Les forces vives de Cap-Malheureux ont fait une demande d’injonction en cour vendredi pour l’arrêt des travaux de construction d’un supermarché dans leur village. En dépit du refus du ministère des Terres d’enquêter davantage sur cette affaire après un exercice d’arpentage des lieux, leur porte-parole Georges Ah-Yan insiste que la construction se fait sur des wetlands. Il souligne aussi que les ministères des Terres et des Administrations régionales ont présenté deux chiffres différents pour l’arpentage du terrain.Le ministère des Terres et du Logement a tranché il y a plus d’un mois dans l’affaire de construction d’un supermarché à Cap-Malheureux. Selon son arpenteur, les travaux se faisaient à 48 mètres des wetlands, et ne représentaient ainsi « aucun danger ». Pour le ministre de tutelle Abu Kasenally, l’affaire est close. Les forces vives de la région sont cependant convaincues que « quelque chose ne tourne pas rond dans cette histoire ». Ils se disent déterminés à ne pas baisser les bras. « Nous prouverons que nous avons raison depuis le début : ce développement à Cap-Malheureux représente un danger. »
Les habitants ont ainsi retenu les services d’un arpenteur, Ravindranath Bhurtun. Selon son rapport, « Kirav and Co Ltd Commercial Complex is on a sensitive area… The building is less than 30 meters from the nearest water level of the wetlands. The topographical position of the land is not in a safe position as hardcore fillings is being done by the promoter to level the site for parking ».

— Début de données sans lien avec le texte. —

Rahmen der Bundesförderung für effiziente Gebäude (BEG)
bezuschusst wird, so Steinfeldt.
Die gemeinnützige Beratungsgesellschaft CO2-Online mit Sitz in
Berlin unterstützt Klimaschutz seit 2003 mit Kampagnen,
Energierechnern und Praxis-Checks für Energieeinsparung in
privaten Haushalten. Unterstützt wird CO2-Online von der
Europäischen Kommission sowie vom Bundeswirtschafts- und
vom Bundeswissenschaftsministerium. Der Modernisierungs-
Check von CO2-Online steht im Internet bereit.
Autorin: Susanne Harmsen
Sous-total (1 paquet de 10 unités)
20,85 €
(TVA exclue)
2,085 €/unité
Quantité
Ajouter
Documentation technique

Après avoir sollicité à maintes reprises les autorités concernées, les habitants n’ont eu d’autre choix que de saisir la justice. Ils ont ainsi fait une demande d’injonction à la Cour Suprême pour l’arrêt des travaux de construction en attendant de faire la lumière sur cette affaire. « Nous avons dans un premier temps sollicité le Town and Council Planning Board pour une enquête, mais nous avons appris que cela pourrait prendre environ un an. Entre-temps, les promoteurs du projet sont en train d’accélérer les travaux », déclare au Mauricien le porte-parole des habitants de Cap-Malheureux.
Selon Georges Ah-Yan, il y a plusieurs points qui ne sont pas « clairs » dans cette affaire, sachant que « trois arpenteurs sont arrivés à trois chiffres différents ». « Ce n’est pas normal que l’arpenteur du ministère des Terres trouve que la construction est à 48 mètres des wetlands alors que le ministre Hervé Aimée avait soutenu, selon son rapport, qu’elle est à 65 mètres. Which is which ? » se demande-t-il.
Le porte-parole réclame ainsi la publication des rapports des arpenteurs du gouvernement en vue de « connaître la vérité ». Georges Ah-Yan est aussi d’avis que les actions judiciaires entreprises par les habitants pousseront les autorités concernées à réagir. « C’est inacceptable d’avoir autant de manque de transparence, surtout qu’il est question ici d’intérêt public. »
Des officiers de la Water Ressources Unit ont par ailleurs récemment effectué une visite des lieux pour faire un prélèvement des eaux à des fins d’analyses. Les habitants, qui craignent que la construction sur les wetlands ne contamine l’eau utilisée pour alimenter une bonne partie du Nord, demandent aussi que ce rapport soit rendu public. « Ils agissent une fois de plus en dans l’opacité », soutient Georges Ah Yan.